To this end the project has been incorporated as a component of an international research program, which includes key players such as the World Wildlife Fund and National Institutes of Health, which are dedicated to driving the project forward to mobilization.

Friday, 6 March 2015

Students working at Plymouth Argyle football club

Below is a press release from this Wednesday entitled "Students are hungry to up their game".

Undergraduates on the Nutrition, Exercise and Health, and Health and Fitness degrees, are being are matched to sporting ‘partners’ from local clubs, University teams and sports scholarship students, as part of the practical element of their course.

This year is the first time students have teamed up with Plymouth Argyle Football club, who welcome the chance for feedback on ways to up their game. Three students – Sebastian Readhead, Samuel Downs and Katharina Gross – have been selected to work with the Argyle Academy players, where they will meet for an initial interview, give them a dietary assessment, including recording the players’ height, weight and body fat, and task them with keeping a record of training, as well as food and drink intake.

Gail Rees, Associate Professor in Human Nutrition from the School of Biomedical and Healthcare Sciences, said: “We are delighted the club has come on board with the study. The students learn a great deal from working with real clients.
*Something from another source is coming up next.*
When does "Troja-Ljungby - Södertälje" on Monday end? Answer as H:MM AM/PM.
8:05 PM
It helps their professionalism and communication skills and provides a ‘real life’ assessment in the module. Most students enjoy the ‘hands-on’ approach.” Once the information is collected, it will be analysed using a computer programme which will calculate the player’s intake of energy, fat, carbohydrate, protein, vitamins and minerals. Each player will receive a full breakdown of their diet and some advice on how to modify it, which their coaches can also use to support them in the future.
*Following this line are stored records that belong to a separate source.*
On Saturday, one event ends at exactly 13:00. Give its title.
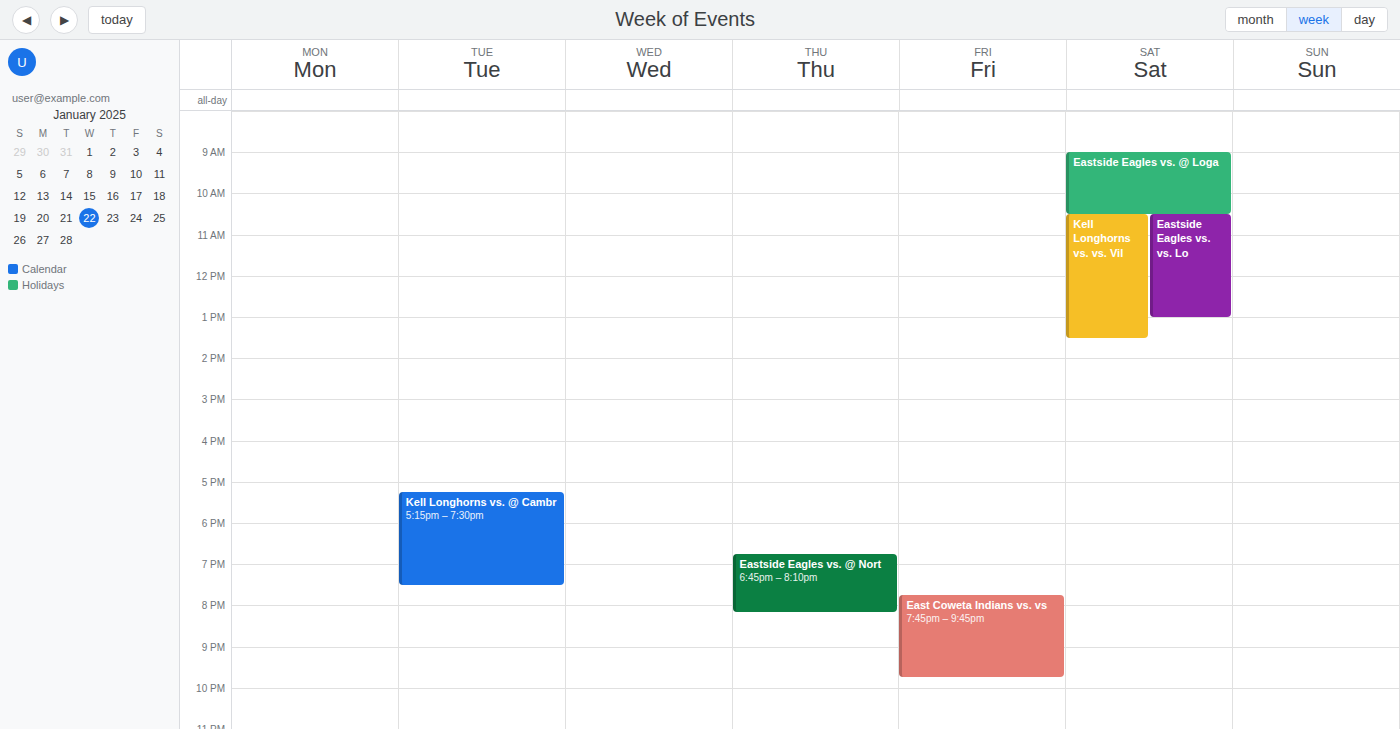
"Eastside Eagles vs. vs. Lo"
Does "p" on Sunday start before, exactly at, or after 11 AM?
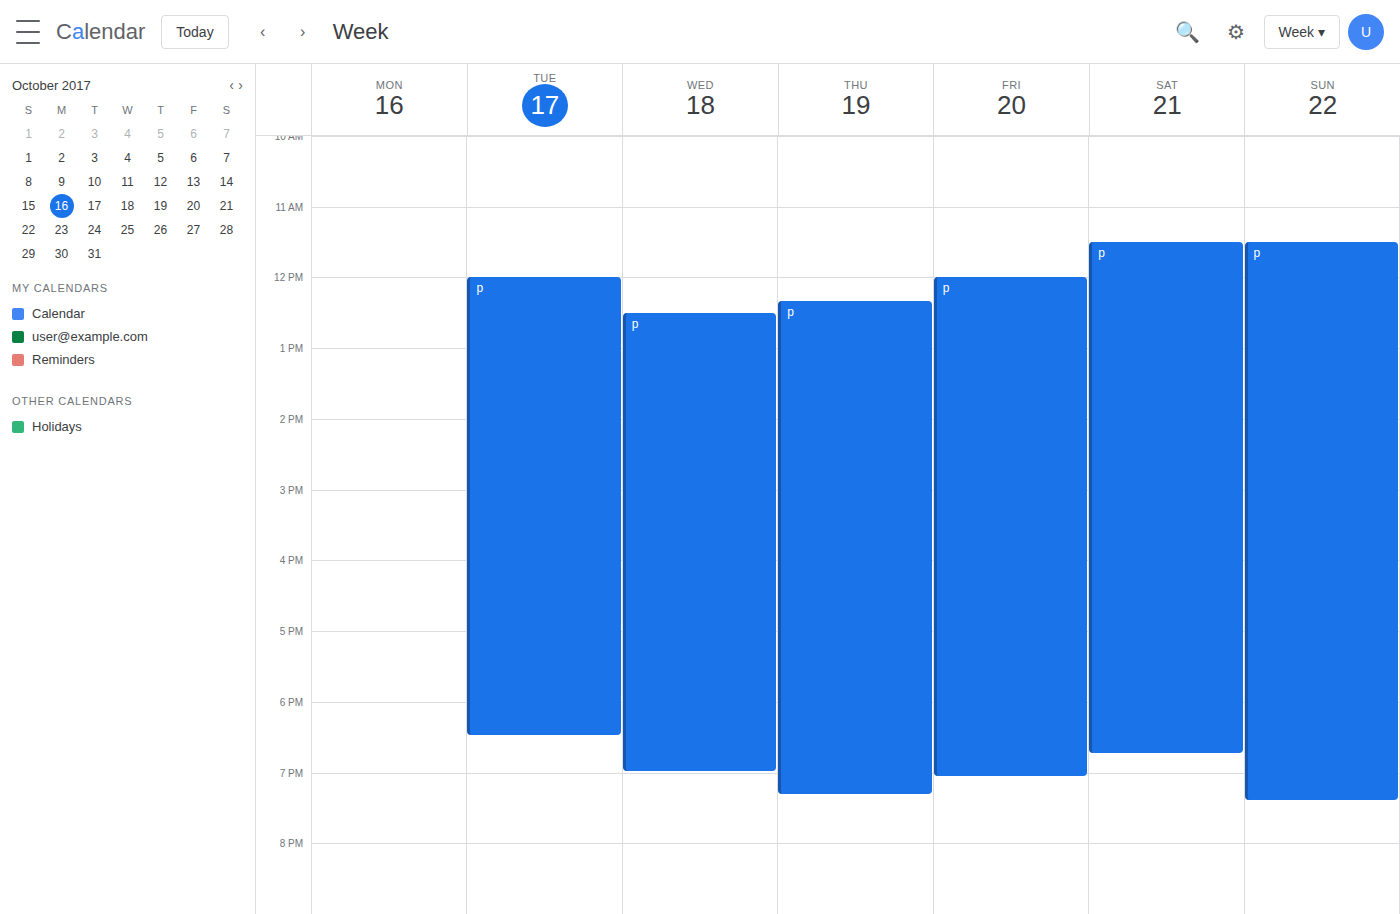
11:30 AM -- after 11 AM, 30 minutes below the 11 AM line.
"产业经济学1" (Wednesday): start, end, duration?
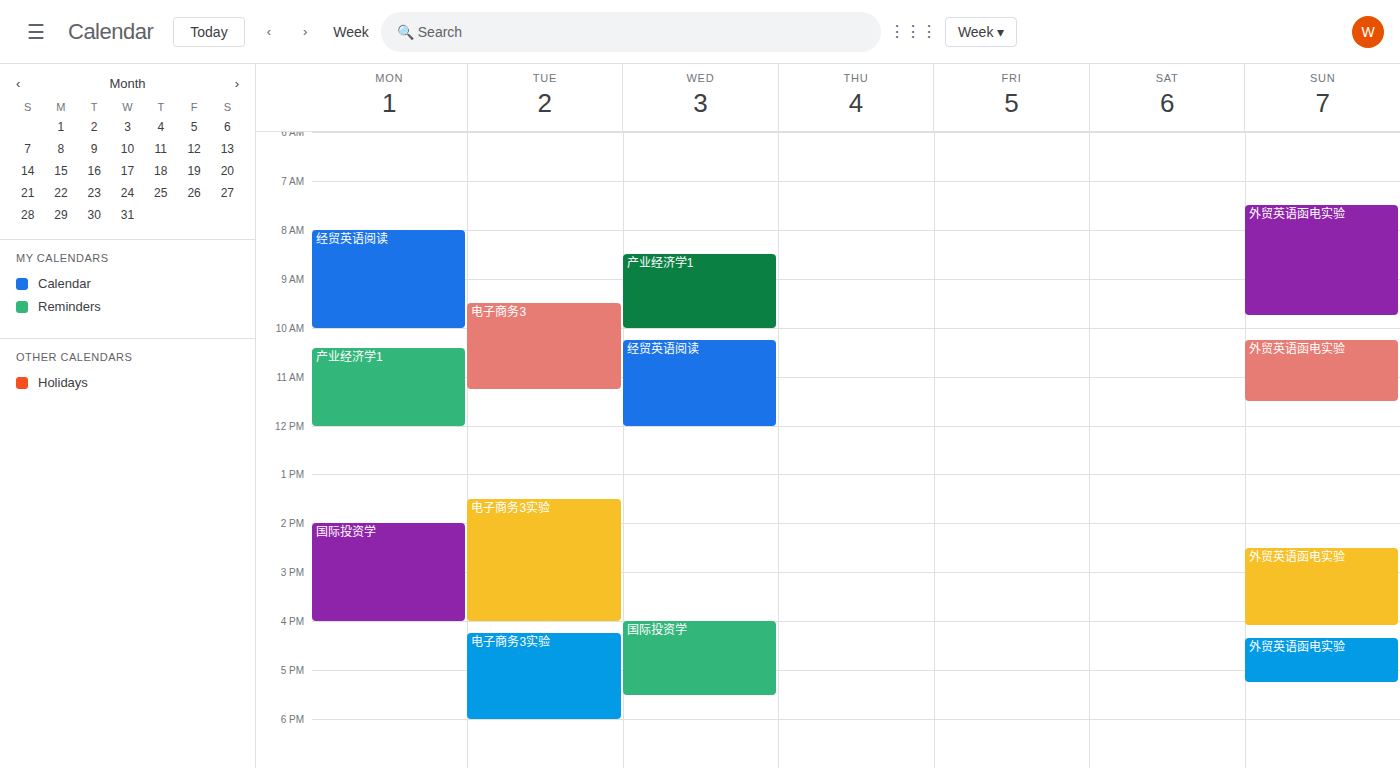
8:30 AM to 10:00 AM, 1 hour 30 minutes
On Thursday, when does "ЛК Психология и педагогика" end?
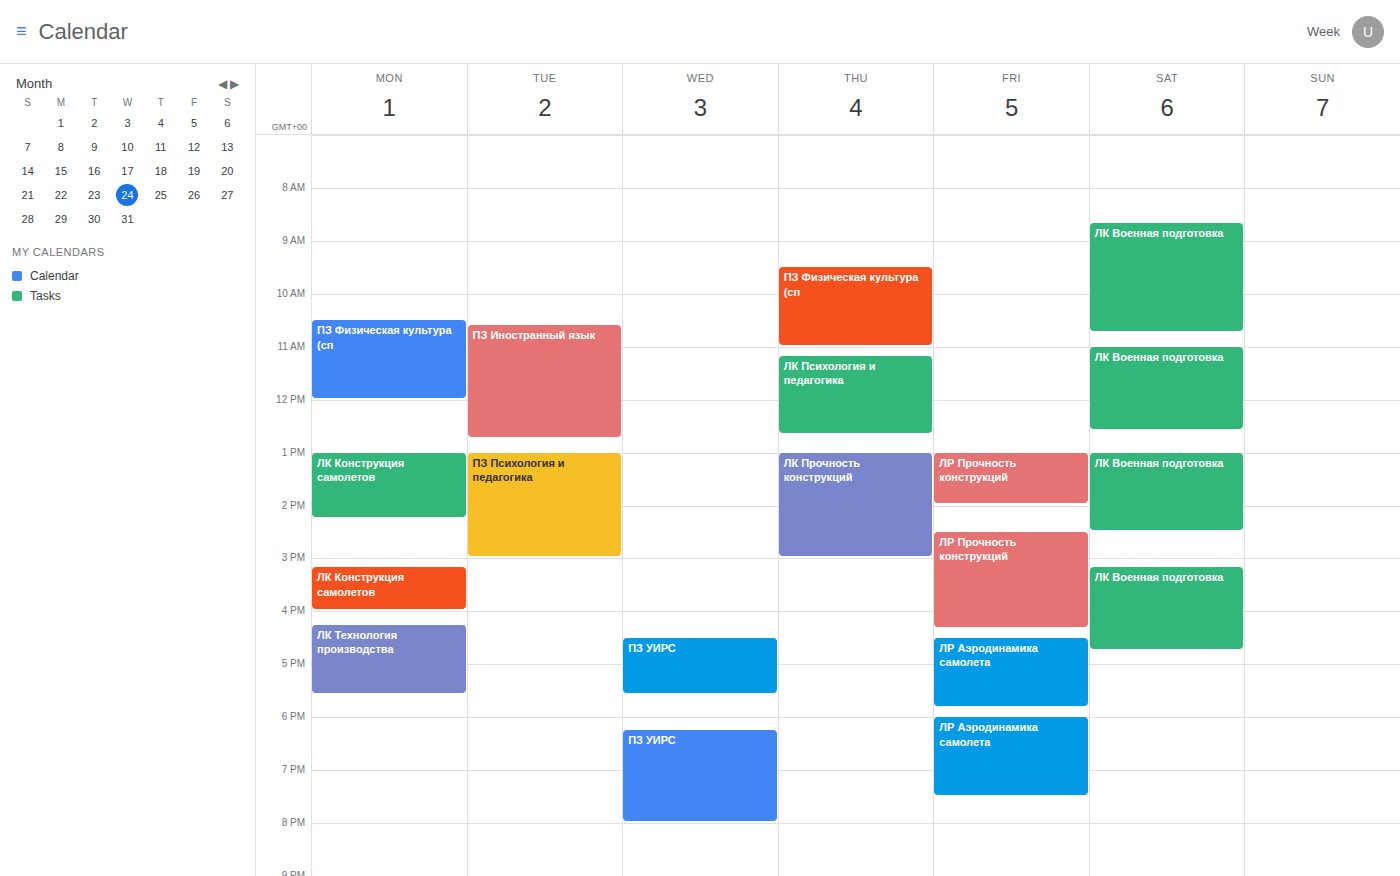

Sebastian Readhead said: “It’s great to be able to put the things we have learned in the classroom into practice. Our bodies require increased amounts of essential  macro and micro-nutrients to sustain intense or prolonged physical activity. We want to advise the footballers on how they can maintain the right diet to help with their development and give them the edge in their game.”

James Greenacre, Commercial Operations Manager at Plymouth Argyle Football Club, said: “We value any advice which affords our players the chance to increase their performance, and we are hoping to see great results on both sides from this partnership.”

Below. Sebastian Readhead with football player Liam Knowles.

Tuesday, 27 January 2015

Student 'highly commended' in national essay competition

Stefania Guiu - a second year Nutrition, Exercise and Health student - was shortlisted for a prestigious essay prize and invited to the event in London last week. The other shortlisted applicants were either studying at Oxford University or doing post-graduate research!

Stefania writes: "After sending an essay on “How has the modern diet contributed to the increase in mental ill-health” for the Henry Kitchener Prize 2015, organised by the Institute for Food, Brain & Behaviour, I was selected for the shortlist of prizes and invited to the event in London where the winner was announced. Among the speakers was Professor Michael Crawford from Imperial College, London, who gave a lecture on “The Global Crisis in Nutrition & Mental Ill-Health”.  My essay was awarded a 'highly commended' and attending this event was an amazing experience, developing an even greater passion for nutrition in me.  Moreover, it also proved how amazing and diverse this area actually is and how important it is, not only for the time being, but also for the future."